One of the appealing Sicilian Chardonnays I tasted at VinoVip was made by Planeta.  The wine was rich and vibrant, with a thrilling nerve of ripe fruit running through it (Planeta Chardonnay is imported into the USA by Palm Bay International). 

Some of the blends of native grapes with Chardonnay and other international varieties were outstanding, Regaleali’s for example, which blends a little Chardonnay (about 9%) with Inzolia, Catarratta and Grecanico.  Fermented in stainless steel, the wine is aromatic and refreshing (Regaleali is imported by Winebow). 

Baglio di Pianetto’s tasty “Ficiligno” is a 50/50 blend of Inzolia and Viognier, and the resulting wine is layered with freshness, fruitiness and minerality (VinVino imports “Ficiligno”).  Among Sicily’s many sweeter wines Donnafugata’s “Ben Ryé” was a true standout.  It is a mellifluous amber-toned elixir that delivers an elaborate strata of sweet fruit and sunbaked herbal flavors.  Its Zibibbo grapes are sourced from 100-year old low, bushy vines (“Ben Ryé” is imported by Folio). 

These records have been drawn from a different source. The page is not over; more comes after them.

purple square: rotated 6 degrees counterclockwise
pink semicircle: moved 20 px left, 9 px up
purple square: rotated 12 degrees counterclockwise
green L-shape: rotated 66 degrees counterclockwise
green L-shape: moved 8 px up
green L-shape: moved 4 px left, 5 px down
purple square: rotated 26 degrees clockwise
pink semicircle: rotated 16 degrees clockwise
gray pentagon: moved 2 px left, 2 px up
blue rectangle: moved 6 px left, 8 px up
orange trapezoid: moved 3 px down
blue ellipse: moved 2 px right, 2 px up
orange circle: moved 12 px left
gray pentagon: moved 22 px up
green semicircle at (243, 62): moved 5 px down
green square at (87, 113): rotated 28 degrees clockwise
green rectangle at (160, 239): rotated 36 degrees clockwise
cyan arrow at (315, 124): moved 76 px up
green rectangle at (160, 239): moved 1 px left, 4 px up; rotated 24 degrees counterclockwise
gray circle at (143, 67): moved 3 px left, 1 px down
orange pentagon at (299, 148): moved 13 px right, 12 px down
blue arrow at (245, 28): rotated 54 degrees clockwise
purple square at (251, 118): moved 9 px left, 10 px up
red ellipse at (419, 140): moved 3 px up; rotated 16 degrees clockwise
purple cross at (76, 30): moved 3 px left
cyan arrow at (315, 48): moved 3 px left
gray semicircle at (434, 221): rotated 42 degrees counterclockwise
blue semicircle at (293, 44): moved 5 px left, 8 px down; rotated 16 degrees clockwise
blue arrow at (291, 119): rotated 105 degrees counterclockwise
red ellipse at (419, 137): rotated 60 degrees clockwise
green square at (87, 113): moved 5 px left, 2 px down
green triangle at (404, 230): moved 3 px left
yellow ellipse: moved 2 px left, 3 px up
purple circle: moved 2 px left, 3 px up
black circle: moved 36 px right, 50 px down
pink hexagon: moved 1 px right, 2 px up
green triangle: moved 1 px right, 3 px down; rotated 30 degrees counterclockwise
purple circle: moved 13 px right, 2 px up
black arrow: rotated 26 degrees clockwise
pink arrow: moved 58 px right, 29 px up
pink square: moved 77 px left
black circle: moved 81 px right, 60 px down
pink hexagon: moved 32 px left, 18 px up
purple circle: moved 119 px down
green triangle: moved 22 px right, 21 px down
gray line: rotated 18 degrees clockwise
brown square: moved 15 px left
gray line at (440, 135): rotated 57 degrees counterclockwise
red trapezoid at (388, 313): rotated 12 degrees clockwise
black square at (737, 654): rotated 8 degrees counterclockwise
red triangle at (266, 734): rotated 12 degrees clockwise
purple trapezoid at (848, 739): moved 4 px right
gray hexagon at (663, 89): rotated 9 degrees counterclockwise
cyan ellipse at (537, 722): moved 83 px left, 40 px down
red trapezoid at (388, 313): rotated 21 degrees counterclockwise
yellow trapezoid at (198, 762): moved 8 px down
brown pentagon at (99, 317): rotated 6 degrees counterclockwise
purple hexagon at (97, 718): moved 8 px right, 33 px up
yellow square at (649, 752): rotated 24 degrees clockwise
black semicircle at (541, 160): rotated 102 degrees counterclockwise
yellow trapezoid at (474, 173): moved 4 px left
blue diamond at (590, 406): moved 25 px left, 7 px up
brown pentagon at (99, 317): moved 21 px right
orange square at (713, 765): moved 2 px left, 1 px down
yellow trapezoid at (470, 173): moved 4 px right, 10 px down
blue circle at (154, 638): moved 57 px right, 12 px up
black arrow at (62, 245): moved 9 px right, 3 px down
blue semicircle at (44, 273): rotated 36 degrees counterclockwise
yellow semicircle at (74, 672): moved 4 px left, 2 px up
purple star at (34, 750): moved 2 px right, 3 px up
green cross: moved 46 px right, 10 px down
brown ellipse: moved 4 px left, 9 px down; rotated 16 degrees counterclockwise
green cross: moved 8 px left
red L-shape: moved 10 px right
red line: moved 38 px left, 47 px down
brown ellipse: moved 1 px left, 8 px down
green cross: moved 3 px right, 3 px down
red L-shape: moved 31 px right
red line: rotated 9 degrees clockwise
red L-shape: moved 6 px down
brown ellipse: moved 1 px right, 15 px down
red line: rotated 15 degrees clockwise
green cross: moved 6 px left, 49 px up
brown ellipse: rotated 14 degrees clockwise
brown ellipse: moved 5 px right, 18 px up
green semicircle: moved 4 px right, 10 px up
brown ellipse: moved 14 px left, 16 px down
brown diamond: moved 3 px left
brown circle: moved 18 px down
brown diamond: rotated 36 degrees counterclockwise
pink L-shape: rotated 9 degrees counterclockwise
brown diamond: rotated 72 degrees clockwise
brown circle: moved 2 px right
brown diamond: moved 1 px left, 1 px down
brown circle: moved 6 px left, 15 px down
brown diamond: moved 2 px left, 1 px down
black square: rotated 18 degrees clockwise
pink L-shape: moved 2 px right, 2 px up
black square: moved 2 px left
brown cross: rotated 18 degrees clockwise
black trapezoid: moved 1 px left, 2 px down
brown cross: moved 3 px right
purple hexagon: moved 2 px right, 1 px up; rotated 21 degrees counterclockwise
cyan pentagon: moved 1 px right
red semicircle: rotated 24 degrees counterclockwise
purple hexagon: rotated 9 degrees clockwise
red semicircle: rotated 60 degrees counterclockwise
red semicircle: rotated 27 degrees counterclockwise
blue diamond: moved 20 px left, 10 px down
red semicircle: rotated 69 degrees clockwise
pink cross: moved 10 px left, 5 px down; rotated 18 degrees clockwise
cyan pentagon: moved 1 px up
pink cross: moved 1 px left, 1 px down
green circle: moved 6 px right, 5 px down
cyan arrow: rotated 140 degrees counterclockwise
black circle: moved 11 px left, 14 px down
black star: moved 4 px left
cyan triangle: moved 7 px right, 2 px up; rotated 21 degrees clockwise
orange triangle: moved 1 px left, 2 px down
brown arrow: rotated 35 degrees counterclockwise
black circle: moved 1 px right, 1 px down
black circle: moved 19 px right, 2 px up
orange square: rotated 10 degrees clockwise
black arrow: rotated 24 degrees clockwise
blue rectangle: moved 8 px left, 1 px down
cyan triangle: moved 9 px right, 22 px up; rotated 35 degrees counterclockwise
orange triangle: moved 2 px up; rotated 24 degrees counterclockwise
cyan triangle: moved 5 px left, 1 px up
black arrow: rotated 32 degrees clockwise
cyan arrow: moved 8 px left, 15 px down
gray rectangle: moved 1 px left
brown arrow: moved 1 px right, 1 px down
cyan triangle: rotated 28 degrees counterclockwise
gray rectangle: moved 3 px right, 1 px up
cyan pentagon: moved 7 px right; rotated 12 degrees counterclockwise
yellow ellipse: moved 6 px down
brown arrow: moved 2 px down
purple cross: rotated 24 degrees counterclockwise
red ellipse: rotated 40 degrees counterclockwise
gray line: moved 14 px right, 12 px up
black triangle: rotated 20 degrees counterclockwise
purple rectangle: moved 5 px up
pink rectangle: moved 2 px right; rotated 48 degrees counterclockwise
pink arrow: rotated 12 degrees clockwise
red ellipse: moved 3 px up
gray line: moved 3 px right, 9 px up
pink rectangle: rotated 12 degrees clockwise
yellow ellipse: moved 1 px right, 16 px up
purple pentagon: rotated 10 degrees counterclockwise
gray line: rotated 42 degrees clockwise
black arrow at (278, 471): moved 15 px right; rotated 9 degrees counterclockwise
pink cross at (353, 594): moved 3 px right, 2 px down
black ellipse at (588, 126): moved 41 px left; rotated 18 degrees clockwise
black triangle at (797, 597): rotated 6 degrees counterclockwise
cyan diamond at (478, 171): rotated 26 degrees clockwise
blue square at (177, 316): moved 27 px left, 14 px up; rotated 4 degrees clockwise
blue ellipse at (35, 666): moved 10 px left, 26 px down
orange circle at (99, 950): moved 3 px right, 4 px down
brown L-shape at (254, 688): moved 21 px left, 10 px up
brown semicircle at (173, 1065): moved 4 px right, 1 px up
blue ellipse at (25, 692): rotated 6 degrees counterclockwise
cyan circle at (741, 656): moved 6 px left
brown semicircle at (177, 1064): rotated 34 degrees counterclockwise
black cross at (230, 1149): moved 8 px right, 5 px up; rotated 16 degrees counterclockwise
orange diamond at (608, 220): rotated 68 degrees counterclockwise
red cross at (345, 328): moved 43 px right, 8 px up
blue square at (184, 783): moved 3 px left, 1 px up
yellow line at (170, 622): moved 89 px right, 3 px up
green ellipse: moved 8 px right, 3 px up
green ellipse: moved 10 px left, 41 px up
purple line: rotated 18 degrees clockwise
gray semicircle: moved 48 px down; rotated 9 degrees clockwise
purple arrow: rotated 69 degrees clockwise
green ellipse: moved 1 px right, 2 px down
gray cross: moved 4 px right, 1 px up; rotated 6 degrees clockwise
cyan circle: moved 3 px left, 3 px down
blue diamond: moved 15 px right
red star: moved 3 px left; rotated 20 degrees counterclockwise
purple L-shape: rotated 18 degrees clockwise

Pellegrino makes some very luscious dessert wines, including “Nes” Passito de Pantelleria.  And of course my old friend Marsala was much in evidence at VinoVip.  A few of the brands seemed overly sweet and cloying for my taste now, but Pellegrino’s succulent and stunningly complex 1998 Marsala Superiore Riserva Ambra Dop was one of the notable exceptions, and a sterling example of how fine Marsala can be (Frederick Wildman imports Pellegrino wines).